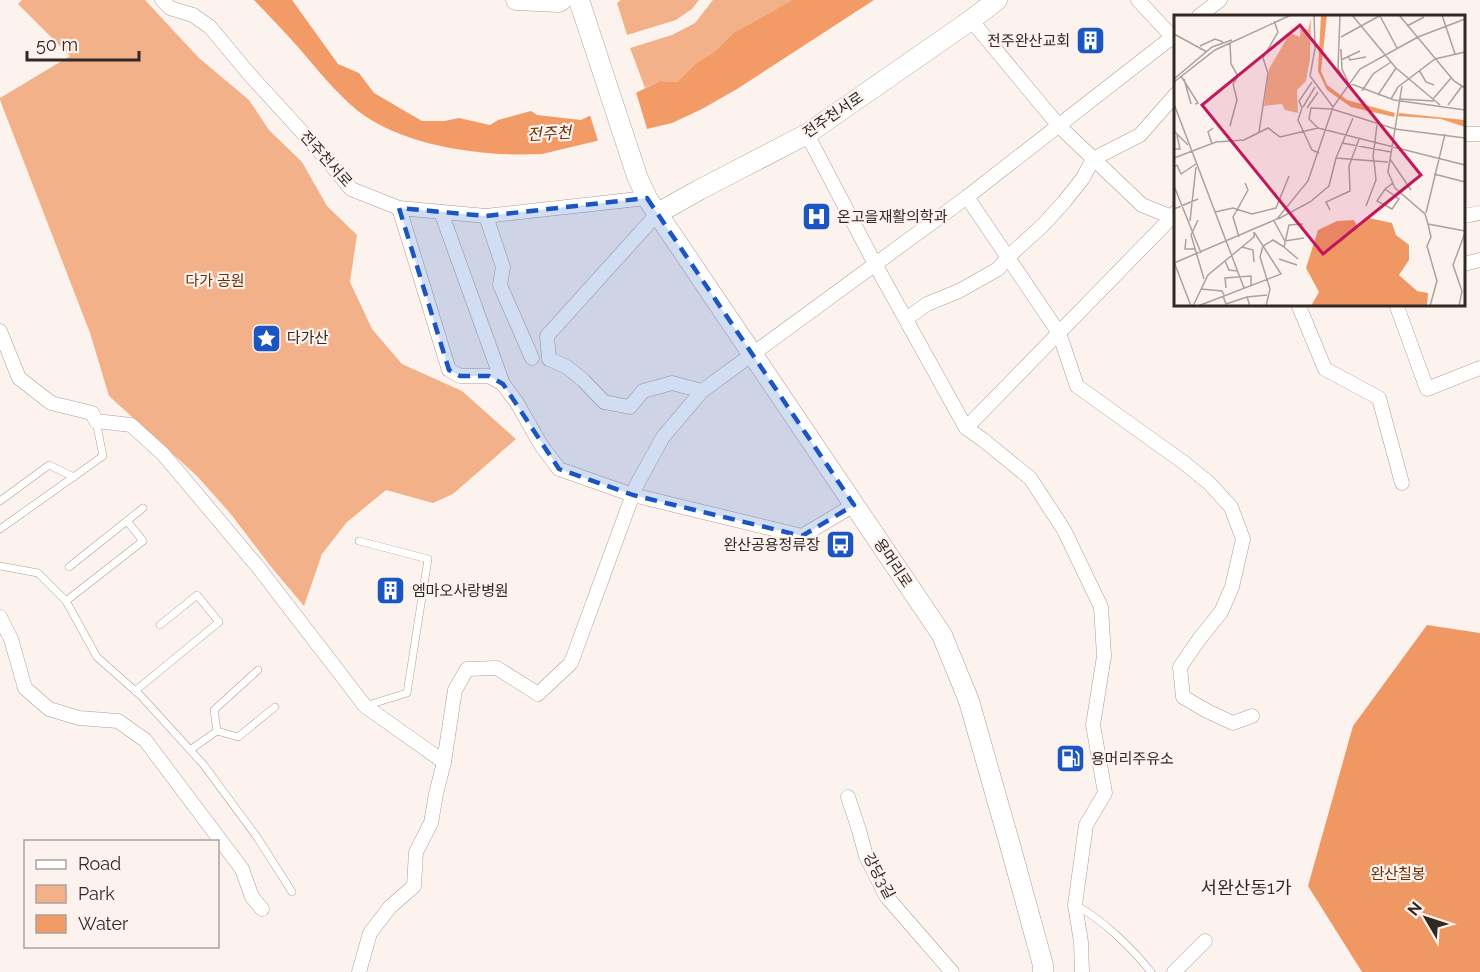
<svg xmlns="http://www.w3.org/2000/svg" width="1480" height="972" font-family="Raleway,'Noto Sans KR',sans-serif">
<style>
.green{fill:#f3b189}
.forest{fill:#ef9863}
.water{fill:#f29b66}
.pier{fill:#fcf3ef}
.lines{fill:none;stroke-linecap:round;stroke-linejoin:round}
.lane-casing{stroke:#b19d92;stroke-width:8}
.street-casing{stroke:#b19d92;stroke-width:15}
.secondary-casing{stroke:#b19d92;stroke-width:21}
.lane{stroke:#fff;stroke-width:7}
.street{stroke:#fff;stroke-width:14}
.secondary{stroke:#fff;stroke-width:20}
.marked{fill:#1b55c1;fill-opacity:0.2;stroke:#1b55c1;stroke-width:4.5;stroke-dasharray:12 8;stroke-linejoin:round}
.labels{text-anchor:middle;stroke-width:4.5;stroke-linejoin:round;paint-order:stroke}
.poi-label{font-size:15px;fill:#312924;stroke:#fcf3ef;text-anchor:start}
.street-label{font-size:15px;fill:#312924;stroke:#fcf3ef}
.park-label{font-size:15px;fill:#683208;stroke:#fcf3ef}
.water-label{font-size:16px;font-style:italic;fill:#683107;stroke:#fcf3ef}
.quarter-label{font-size:18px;fill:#312924;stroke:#fcf3ef}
.inset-road{fill:none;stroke:#aba29e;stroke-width:1.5}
.view{fill:#c2185b;fill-opacity:0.15;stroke:#c2185b;stroke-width:3}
.inset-edge{fill:none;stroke:#312924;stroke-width:3}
</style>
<rect width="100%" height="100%" fill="#fcf3ef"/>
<g class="green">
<path d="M 22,0 L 145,0 L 199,58 L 249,100 L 269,130 L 302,162 L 327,206 L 357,235 L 350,282 L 372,329 L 402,364 L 462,391 L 516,439 L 453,494 L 433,503 L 386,490 L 347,522 L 322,554 L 304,606 L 272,568 L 230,513 L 197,476 L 109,396 L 90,333 L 0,100 L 0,98 L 70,56 L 18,4 Z"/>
<path d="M 621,0 L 699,0 L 692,9 L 676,20 L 627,35 L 617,3 Z"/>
<path d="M 713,0 L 792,0 L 733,33 L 715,51 L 695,64 L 677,82 L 660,81 L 645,88 L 630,48 L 672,35 L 695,23 Z"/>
</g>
<path class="forest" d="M 1427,625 L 1480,633 L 1480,972 L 1362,972 L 1308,886 L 1353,726 Z"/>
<path class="water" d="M 254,0 L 292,0 L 338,64 L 359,73 L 374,93 L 422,121 L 444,121 L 459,118 L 490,125 L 498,120 L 531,111 L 537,115 L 581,120 L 660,81 L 677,82 L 695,64 L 715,51 L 733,33 L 792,0 L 874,0 L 737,89 L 702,109 L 672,123 L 542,154 C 485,157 404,147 358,111 C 335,92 317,69 298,47 C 284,31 269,16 254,0 Z"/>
<path class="pier" d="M 635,89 L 648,132 L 599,144 L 589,112 Z"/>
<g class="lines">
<defs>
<g id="lane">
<path d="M 0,501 L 49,465 L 74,477"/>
<path d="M 0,529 L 103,456 L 96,421"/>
<path d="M 359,541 L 428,559 L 407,693 L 365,706"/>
<path d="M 0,566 L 38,573 L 66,601 L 97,657 L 141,696 L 203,764 L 257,837 L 292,892"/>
<path d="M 69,567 L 143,508"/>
<path d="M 66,601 L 143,541 L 127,521"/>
<path d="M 135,691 L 219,622 L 197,595 L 160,625"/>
<path d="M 217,731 L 238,737 L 275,707"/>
<path d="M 190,750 L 217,731 L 214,710 L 258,670"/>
<path d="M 1075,905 C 1101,918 1133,949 1151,972"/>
</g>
<g id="street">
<path d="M 162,0 L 170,8 L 193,15 L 210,27 L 250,75 L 323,155 L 351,189 L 399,208 L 486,216 L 647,198"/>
<path d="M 1138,0 L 1176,41"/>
<path d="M 1199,16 L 1220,0"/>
<path d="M 971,20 L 1059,126 L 1142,205 L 1172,217 L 1176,212"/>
<path d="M 807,134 L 875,264 L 966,428 L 1172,217 L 1176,219"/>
<path d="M 1464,134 L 1480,134"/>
<path d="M 967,197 L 1059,333 L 1077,386 L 1183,462 L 1209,483 L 1231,507 L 1243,539 L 1232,587 L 1221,612 L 1200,638 L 1180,667 L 1183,697 L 1207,711 L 1233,723 L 1252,716"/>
<path d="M 399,208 L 449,370 L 460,376 L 489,376 L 503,384 L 517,403 L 541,445 L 559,469 L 633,495 L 802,536 L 854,505"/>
<path d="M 441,212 L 503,384"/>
<path d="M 658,213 L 547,336 L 549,359 L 567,367 L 583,380 L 604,402 L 630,407 L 643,391 L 672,383 L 702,391"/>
<path d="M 486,216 L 503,267 L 500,285 L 532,358"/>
<path d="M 1464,216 L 1480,213"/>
<path d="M 1464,264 L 1480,260"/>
<path d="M 1298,304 L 1325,369 L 1379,398 L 1402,483"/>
<path d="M 1396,304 L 1427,389 L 1480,368"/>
<path d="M 906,319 L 927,304 L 959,291 L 998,269 L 1008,257 L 1043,225 L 1064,202 L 1083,178 L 1093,159 L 1140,135 L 1176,94"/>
<path d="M 0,331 L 19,378 L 51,403 L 92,413 L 96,421 L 131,425 L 163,454 L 258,567 L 365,706 L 444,762"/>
<path d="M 966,428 L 982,439 L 1030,478 L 1064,530 L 1101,607 L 1104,656 L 1093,725 L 1105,793 L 1086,825 L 1075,905 L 1081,942 L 1082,972"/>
<path d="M 0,617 L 11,639 L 25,688 L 49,709 L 79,718 L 118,721 L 145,740 L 242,869 L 252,897 L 262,909"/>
<path d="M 848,797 L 859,830 L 866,856 L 886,896 L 952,972"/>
<path d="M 359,972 L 370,933 L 390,907 L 414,886 L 416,852 L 431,823 L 436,794 L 444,762 L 455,690 L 467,669 L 497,668 L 538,694 L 571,663 L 636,486 L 663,437 L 702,391 L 967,197 L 1176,34"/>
<path d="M 1174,972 L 1205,941"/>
</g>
<g id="secondary">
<path d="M 516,0 L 559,2 L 562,0"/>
<path d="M 579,0 L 637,176 L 647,198 L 942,635 L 969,701 L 1010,845 L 1043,965 L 1043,972"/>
<path d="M 658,213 L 699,190 L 807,134 L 971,20 L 997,0"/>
</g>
</defs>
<use href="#lane" class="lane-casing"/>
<use href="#street" class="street-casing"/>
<use href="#secondary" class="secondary-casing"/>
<use href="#lane" class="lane"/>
<use href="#street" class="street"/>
<use href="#secondary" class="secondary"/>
</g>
<path class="marked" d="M 647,198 L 854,505 L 802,536 L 633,495 L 559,469 L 503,384 L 489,376 L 460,376 L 449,370 L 399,208 L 486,216 Z"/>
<defs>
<symbol id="building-square" viewBox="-11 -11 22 22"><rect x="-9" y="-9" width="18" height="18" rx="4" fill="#1b55c1" stroke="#fcf3ef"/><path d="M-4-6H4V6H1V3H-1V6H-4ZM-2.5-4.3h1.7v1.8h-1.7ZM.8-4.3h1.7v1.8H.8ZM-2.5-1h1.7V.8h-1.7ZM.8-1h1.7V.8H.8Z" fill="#fff"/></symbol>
<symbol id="hospital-square" viewBox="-11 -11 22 22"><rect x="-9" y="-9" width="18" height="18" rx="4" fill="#1b55c1" stroke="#fcf3ef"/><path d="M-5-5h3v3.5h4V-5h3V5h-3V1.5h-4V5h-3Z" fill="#fff"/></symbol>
<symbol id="sight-square" viewBox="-11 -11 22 22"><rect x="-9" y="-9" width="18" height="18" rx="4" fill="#1b55c1" stroke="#fcf3ef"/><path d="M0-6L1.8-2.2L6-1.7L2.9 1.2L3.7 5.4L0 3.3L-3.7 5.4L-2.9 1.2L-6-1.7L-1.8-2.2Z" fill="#fff"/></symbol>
<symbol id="bus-square" viewBox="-11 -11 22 22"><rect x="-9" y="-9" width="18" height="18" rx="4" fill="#1b55c1" stroke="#fcf3ef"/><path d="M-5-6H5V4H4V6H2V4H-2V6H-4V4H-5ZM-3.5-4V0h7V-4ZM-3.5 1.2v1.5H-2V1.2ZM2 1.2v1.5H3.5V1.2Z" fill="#fff"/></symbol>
<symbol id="fuel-square" viewBox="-11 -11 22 22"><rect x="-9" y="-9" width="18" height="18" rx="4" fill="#1b55c1" stroke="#fcf3ef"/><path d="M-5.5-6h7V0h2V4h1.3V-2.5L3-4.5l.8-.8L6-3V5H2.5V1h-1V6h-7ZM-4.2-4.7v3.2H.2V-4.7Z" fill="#fff"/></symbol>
</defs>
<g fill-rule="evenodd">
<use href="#building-square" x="1074" y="24" width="33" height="33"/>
<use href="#hospital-square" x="800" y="200" width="33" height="33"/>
<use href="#sight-square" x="250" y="322" width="33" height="33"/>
<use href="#bus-square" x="824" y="528" width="33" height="33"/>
<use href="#building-square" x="374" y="574" width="33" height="33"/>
<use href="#fuel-square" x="1054" y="742" width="33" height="33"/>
</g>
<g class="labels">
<g class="poi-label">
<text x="1070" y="46" text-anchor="end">전주완산교회</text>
<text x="837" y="222">온고을재활의학과</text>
<text x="287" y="343">다가산</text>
<text x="820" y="550" text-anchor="end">완산공용정류장</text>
<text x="412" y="596">엠마오사랑병원</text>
<text x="1091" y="764">용머리주유소</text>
</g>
<g class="street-label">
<text transform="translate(833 115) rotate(-34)" y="5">전주천서로</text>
<text transform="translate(326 159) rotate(48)" y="5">전주천서로</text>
<text transform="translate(893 563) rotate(56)" y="5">용머리로</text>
<text transform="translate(879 876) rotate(62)" y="5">강당3길</text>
</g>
<g class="park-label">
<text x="215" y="286">다가 공원</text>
<text x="1398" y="879">완산칠봉</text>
</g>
<g class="water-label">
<text transform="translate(549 133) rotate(-3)" y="6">전주천</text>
</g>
<g class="quarter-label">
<text x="1246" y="894">서완산동1가</text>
</g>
</g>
<g transform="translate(1174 15)">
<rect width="291" height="291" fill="#fcf3ef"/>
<path d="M 137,3 L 136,44 L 132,66 L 123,75 L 124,98 L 111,95 L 108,89 L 90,91 L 95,54 L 116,18 L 126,22 L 127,12 L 134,15 Z" fill="#f3b189"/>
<path d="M 195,203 L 218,208 L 222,220 L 235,230 L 235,245 L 225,260 L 243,276 L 254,278 L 253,291 L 137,291 L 145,277 L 132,253 L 144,215 L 163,206 L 180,205 L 184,213 Z" fill="#ef9863"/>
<path d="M 147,0 L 153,0 L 147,56 L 153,70 L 173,85 L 221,98 L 220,102 L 177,92 L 153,75 L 144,56 ZM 225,98 L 290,105 L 291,112 L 267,104 L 224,101 Z" fill="#f29b66"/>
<path class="inset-road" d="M 140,0 L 141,34 L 136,61 L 159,92M 166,0 L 164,54 L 172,67 L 220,85 L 291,95M 178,0 L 222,53 L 266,90M 225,0 L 280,66 L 291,73M 268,0 L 281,39M 206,1 L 223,33M 233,11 L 250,2M 0,19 L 33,37M 167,22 L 207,0M 26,31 L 41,24 L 49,27M 167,34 L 168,54 L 174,67M 174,41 L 176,45 L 192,42M 167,45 L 186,36M 245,55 L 252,67 L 260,70M 7,61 L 24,88 L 21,89M 0,64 L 38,32 L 58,25M 10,64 L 17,89M 0,67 L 41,35 L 117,0M 138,67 L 125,86 L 128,93 L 124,105 L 138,135 L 145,138M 228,71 L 214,157 L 221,173 L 251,199 L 254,209 L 291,216M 188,76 L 199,59 L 217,47M 204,80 L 222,53M 217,84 L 224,72 L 261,44 L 291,37M 225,84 L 260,86M 259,84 L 277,63M 0,89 L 70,273M 274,90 L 288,71M 129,92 L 141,72M 133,93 L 144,77M 179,103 L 162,143 L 200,146 L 202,165 L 192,191M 203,110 L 199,142 L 200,146 L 214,147M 56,111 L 63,85 L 59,69 L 64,61 L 57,49 L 56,28M 144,113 L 135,104 L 137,93 L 158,94 L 221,114 L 291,123M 0,116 L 14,130M 85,117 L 94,58 L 89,43 L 104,17 L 100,6M 168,128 L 217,137M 38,129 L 34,117 L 39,113M 1,134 L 6,134 L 3,120M 0,143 L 42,127 L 70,125 L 94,113 L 106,122 L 144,113 L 291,150M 216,144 L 237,175M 0,152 L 3,150 L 7,159 L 22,149M 260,159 L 291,167M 0,171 L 27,238M 211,174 L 225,184 L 218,194 L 203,186 L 211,174 L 219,168M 0,194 L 24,184M 156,195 L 152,187 L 176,176 L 175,151 L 185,124M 41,197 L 59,193 L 78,199 L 102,193 L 115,161M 252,198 L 271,119M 104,204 L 136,187 L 155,171 L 162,143M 24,205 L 17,220 L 30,264M 16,206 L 22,152M 100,206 L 111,226 L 130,223M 254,209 L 257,222 L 253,231 L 263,266 L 256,291M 65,222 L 59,202 L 74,175 L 71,168M 12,224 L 11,234 L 21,234M 68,232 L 79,235 L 80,247M 110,232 L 124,244M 105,244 L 123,250M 51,246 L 55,255 L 64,256M 0,247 L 17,291M 0,248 L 103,204 L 134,166 L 159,92 L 186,54 L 244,22 L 291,4M 52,273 L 51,263 L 77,261 L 77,270M 27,274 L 48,276 L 50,280M 49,281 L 52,289 L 73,282 L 76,291M 73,282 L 93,280M 19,291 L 34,260 L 80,222 L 80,217M 24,291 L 107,259 L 80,217M 92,291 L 96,274 L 86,242 L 89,231 L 99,225 L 110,232 L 115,210 L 129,209M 285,291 L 288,276 L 279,250 L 291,218"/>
<path class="view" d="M 126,10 L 247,160 L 149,239 L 28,90 Z"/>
<rect width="291" height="291" class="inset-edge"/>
</g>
<rect x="24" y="840" width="195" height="108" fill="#fcf3ef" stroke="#aba29e" stroke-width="1.5"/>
<rect x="36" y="860" width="30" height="9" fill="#ffffff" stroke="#aba29e" stroke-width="1.5"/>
<text x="78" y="870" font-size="18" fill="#312924">Road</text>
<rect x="36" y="885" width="30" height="18" fill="#f3b189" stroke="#aba29e" stroke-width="1.5"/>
<text x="78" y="900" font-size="18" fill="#312924">Park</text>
<rect x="36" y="915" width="30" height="18" fill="#f29b66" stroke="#aba29e" stroke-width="1.5"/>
<text x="78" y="930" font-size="18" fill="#312924">Water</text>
<g transform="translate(1426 918) rotate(309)" stroke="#fcf3ef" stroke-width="4.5" paint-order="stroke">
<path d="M0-4.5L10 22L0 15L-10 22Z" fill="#312924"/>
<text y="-9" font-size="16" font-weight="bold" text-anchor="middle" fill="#312924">N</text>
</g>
<path d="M27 51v9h112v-9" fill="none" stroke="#312924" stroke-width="3"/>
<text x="36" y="51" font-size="18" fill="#312924" stroke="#fcf3ef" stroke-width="4.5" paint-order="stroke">50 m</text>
</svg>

+ + + + +

# PROMPT:
In the lines above, find each one with "labels" and list it.

# ANSWER FOR THE TASK:
.labels{text-anchor:middle;stroke-width:4.5;stroke-linejoin:round;paint-order:stroke}
<g class="labels">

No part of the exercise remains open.